During a post-work stop at Marshalls, I considered (for about fifteen minutes) buying these surprisingly stylish, black patent Aerosole sandals for a mere $29.99. Nice closed heel, nice low strap around the ankle made it easy to slip into, nice low wedge. I wore them as long as I could to test their comfort, and when my left pinkie toe started to rub against the wide strap across my upper foot, my decision not to buy was made for me.
But now the brand is on my horizon. I’m ready to reconsider my long-held opinion of Aerosoles as merely derivative and not quite stylish or comfortable enough. My opinion was probably based on their all-time best seller, the 4 Give (see pink patent version below). Apologies to the number of friends who wear them!
So what’s the brand’s story? I go to their website and somehow stumble on to “About Aerosoles,” which is not on any nav bar. I find five paragraphs of lifeless prose, a lost opportunity. Sample: “Our mission statement is to be the #1 product-driven footwear company in the world.”

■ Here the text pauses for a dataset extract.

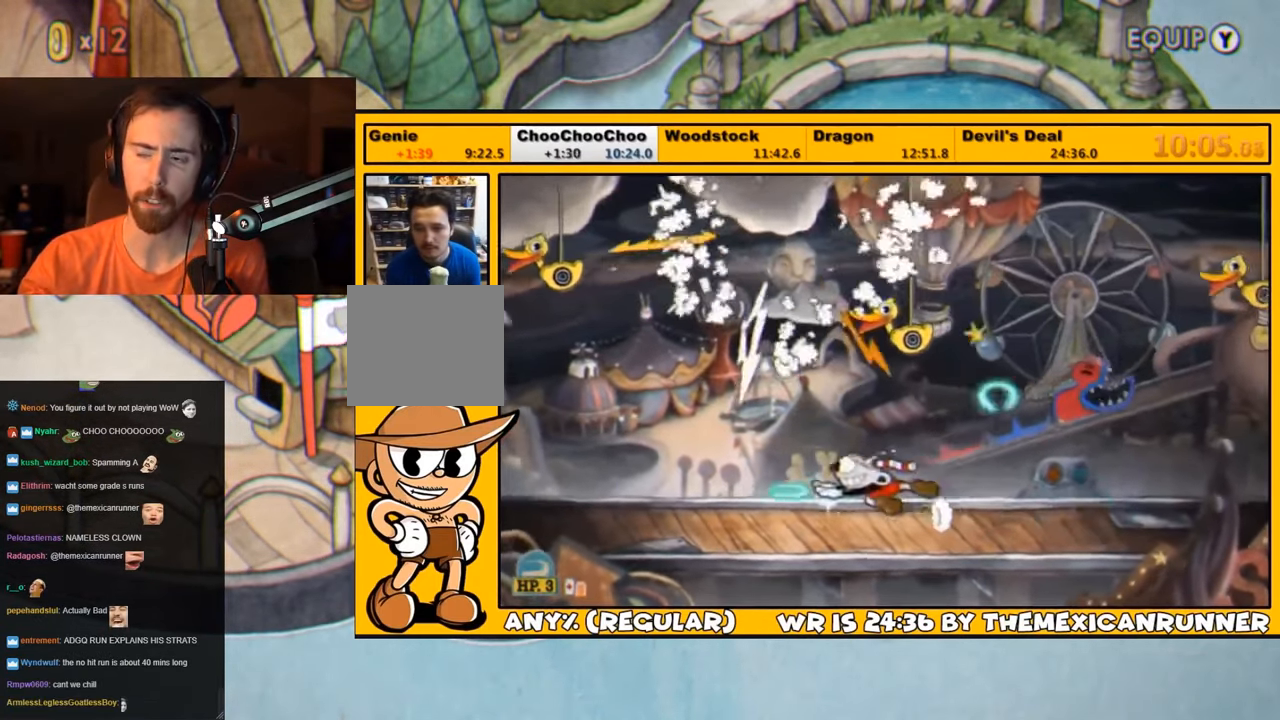
{"dt_ms": 500, "buttons": ["TRIANGLE", "L1", "DPAD_LEFT"], "left_stick": "center", "right_stick": "center", "events": [[50, "TRIANGLE", "up"], [500, "TRIANGLE", "down"]]}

That’s it? Contrast a statement from one of my favorite brands, Ecco (from Zappos’s site, under Ecco FAQ): “the aim is not to sell the most shoes but to sell the best.”
I want to know about Aerosole’s flexible soles, but there is no reference to them, except for maybe three logos on the bottom of the “Our Brands” page: Aerology by Aerosoles, Sole by Aerosoles, and Flexation by Aerosoles.
But wait! Zappos comes through, under Aerosole FAQ: “What is an Aero sole?” The Aerosole is a special diamond pattern on the bottom of the sole, which adds to the flexibility, but also absorbs impact and disperses it evenly across the foot. We also incorporate “memory foam” which molds to the foot the first time you wear it and then bounces back every time instead of going flat. Many of our bottoms are a thermal plastic and poly-vinyl rubber composition, which are lightweight and flexible.